I'd say that avoiding conflict could be called anxiety, or perhaps anxiety prevention... so yeah, that fits my definition of anxiety
 
Hairmonster12 said:
I was wondering. Does anyone else type out a thread or reply, and not post it, because of anxiety? I've found myself doing this quite often. right now, in fact. I'm not gonna post this.
THAT'S TOTALLY ME, LIKE SERIOUSLY. There's a section on deviantArt called "Help With Life" and once in awhile I like to share my thoughts with people there on what they should do with certain problems they may have. On one hand, I feel confident about my response, but later on, I feel like I shouldn't discuss it with them.

There were a few times where I tried to delete it only to see that they've already responded which left me with no choice but to leave it there. They were all nice responses, but they taught me that there's nothing wrong with trying to be helpful.
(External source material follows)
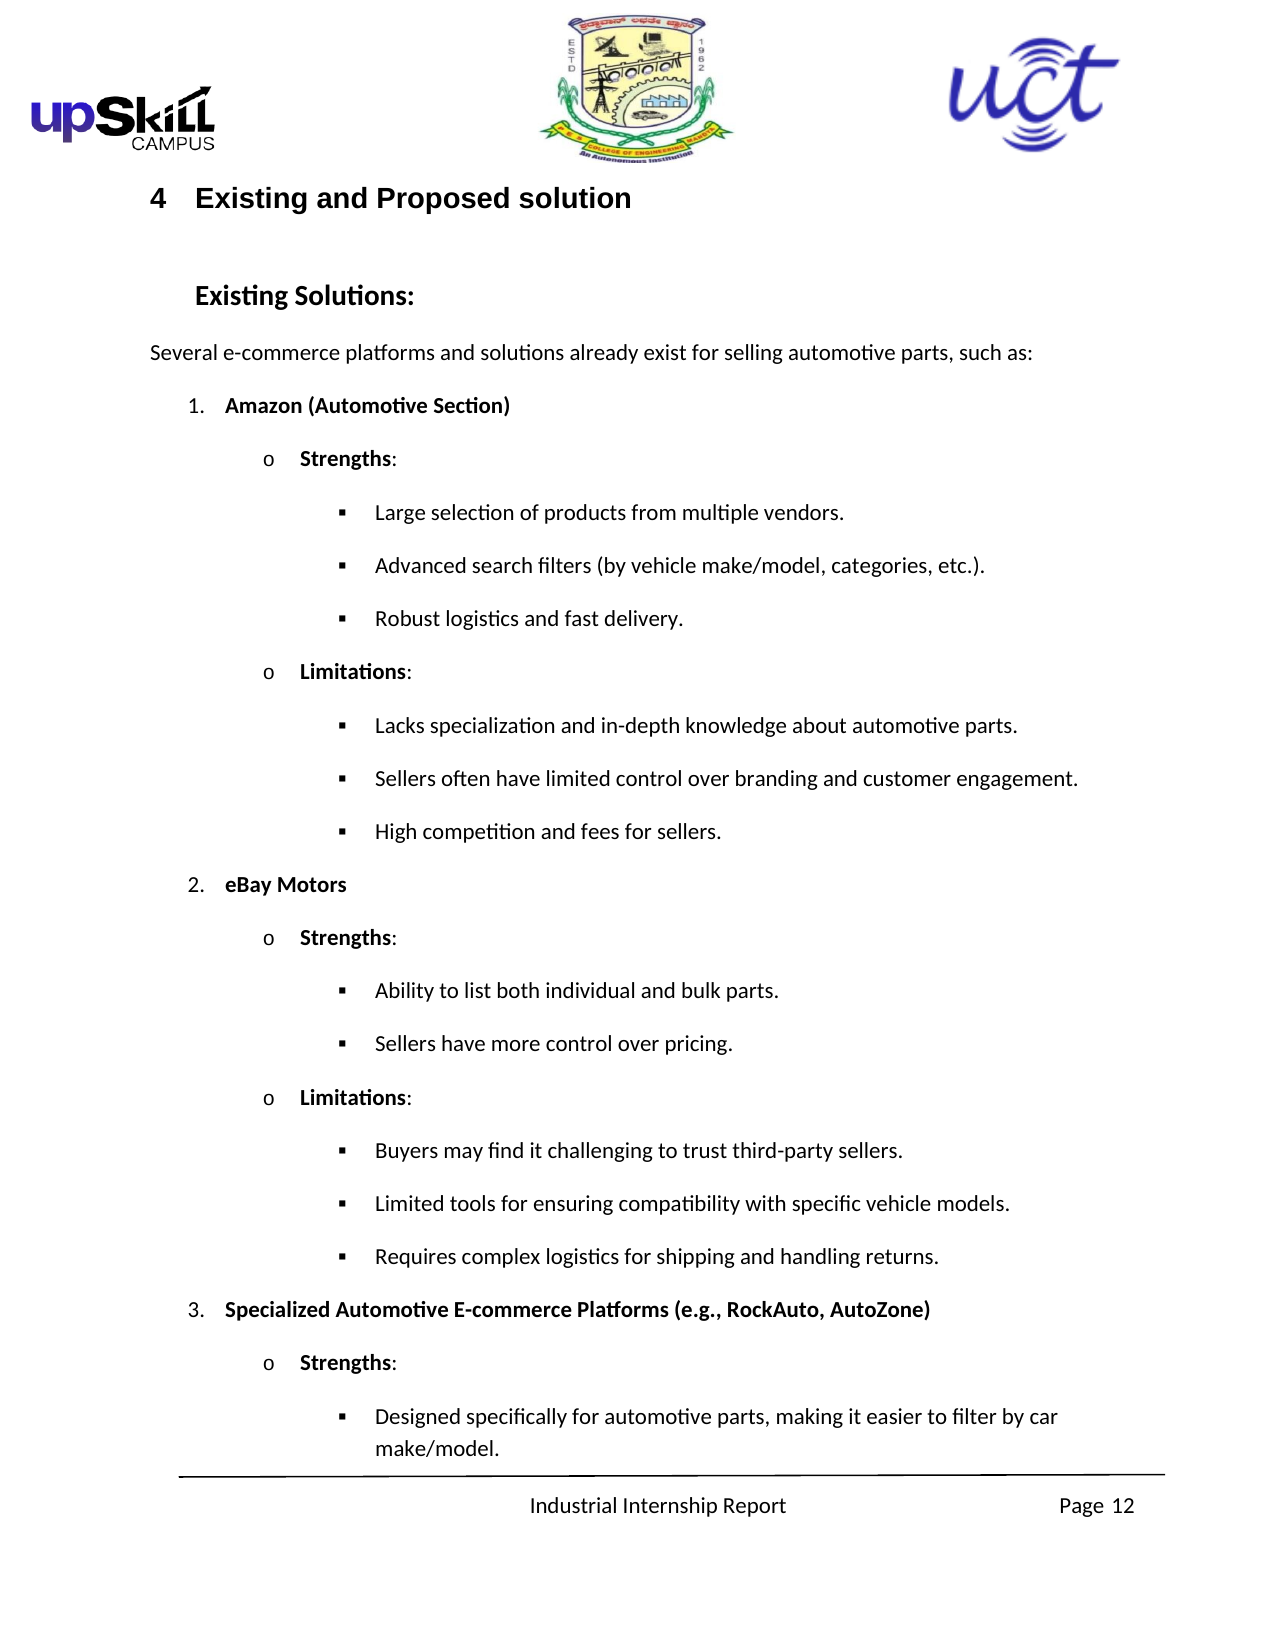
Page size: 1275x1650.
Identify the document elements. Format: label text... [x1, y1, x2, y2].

Even if the response doesn't help as much, it's nice to know that people still appreciate your kindness and compassion, and you don't feel so awkward after that.

There will also be times where it may not matter whether you've had similar experiences or not, and whatever you say may still be helpful. I've seen examples of this on that section in deviantArt before.

Regardless, there are people here who are more than willing to help you. But we will respect your decision to not post your thoughts if you don't feel comfortable expressing them openly for any reason. If you also feel like that maybe you should private message someone you know you can trust, I think that's fine too. I've been in the position before myself. Back in the last forum I was part of, we had a Therapy Thread where people would talk about their problems (it was like a miniature version of this website), and I've had a couple of people talk to me about their troubles.

Just keep in mind that I'm not a licensed Therapist or anything okay? There are just times where I like to help people. At the very least, I try to make them feel good enough that it takes off some of the stress.
 
Sometimes. I feel uncomfortable posting to forums to be honest. I have an irrational fear or social anxiety when it comes to posting online so I don't talk too often and when I do I'm always left wondering if what I said came out correctly. Either that or I constantly delete and re-edit my post until it's smaller in length.